:: Stored data ::
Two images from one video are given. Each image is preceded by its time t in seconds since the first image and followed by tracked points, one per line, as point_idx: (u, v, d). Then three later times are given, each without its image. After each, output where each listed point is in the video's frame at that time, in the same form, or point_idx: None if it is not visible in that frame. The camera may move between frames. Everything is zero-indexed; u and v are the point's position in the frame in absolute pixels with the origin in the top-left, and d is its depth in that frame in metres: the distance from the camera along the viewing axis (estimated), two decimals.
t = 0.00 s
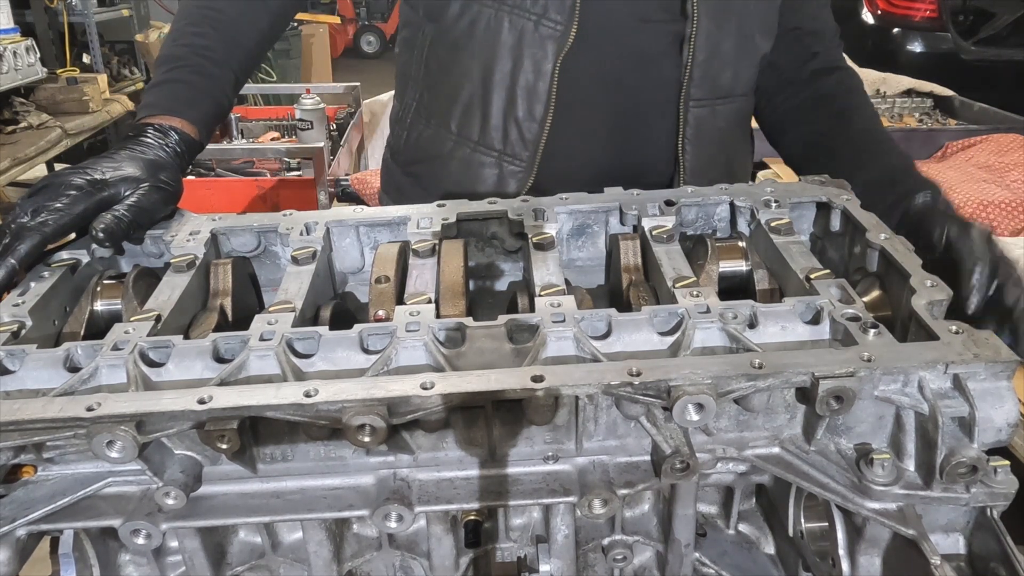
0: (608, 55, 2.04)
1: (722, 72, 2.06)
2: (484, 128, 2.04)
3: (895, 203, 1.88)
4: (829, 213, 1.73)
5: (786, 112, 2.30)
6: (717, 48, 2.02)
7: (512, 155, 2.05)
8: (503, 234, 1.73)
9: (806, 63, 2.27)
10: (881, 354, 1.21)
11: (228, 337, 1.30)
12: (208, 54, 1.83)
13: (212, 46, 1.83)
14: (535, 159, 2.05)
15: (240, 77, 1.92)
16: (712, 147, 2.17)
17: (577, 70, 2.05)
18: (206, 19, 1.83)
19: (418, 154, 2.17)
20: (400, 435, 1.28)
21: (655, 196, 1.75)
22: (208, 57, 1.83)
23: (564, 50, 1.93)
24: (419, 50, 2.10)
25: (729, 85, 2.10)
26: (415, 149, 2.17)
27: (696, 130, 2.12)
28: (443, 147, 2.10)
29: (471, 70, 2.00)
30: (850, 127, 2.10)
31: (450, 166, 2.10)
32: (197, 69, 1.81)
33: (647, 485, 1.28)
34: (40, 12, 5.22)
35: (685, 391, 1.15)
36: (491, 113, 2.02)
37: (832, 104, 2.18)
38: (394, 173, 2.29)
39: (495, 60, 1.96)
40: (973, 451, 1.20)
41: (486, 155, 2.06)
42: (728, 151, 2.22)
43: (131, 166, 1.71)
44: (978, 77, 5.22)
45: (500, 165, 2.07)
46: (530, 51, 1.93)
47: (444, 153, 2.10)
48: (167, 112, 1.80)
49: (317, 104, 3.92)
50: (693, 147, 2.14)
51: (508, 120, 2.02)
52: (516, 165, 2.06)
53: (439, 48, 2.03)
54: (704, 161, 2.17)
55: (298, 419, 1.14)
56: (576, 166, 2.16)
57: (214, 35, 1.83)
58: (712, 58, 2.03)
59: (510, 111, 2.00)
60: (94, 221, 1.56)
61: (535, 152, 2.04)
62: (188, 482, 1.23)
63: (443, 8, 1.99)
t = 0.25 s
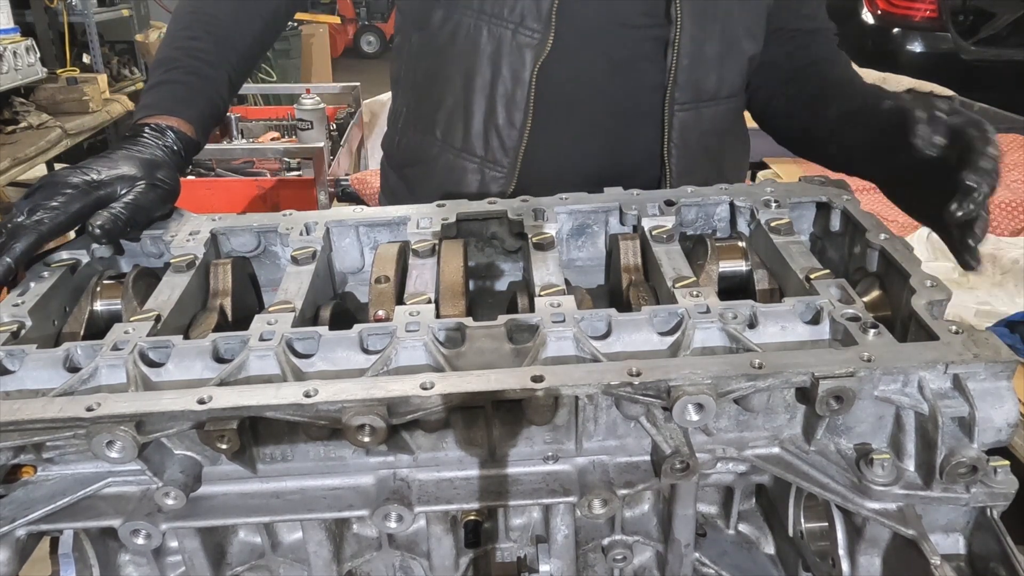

:: Directions for this task ::
Copy exactly, and only, the lines from the first entry through the line holding "3: (895, 203, 1.88)", both ends included, leaving out every picture.

:: Output ::
Two images from one video are given. Each image is preceded by its time t in seconds since the first image and followed by tracked points, one per line, as point_idx: (u, v, d). Then three later times are given, each without its image. After each, output where each listed point is in the video's frame at that time, in the same form, or point_idx: None if it is not visible in that frame. The camera may move between frames. Everything is zero-indexed; u and v are the point's position in the frame in absolute pixels with the origin in the top-left, and d is its depth in that frame in metres: the distance from the camera along the viewing axis (estimated), two decimals.
t = 0.00 s
0: (608, 55, 2.04)
1: (722, 72, 2.06)
2: (484, 128, 2.04)
3: (895, 203, 1.88)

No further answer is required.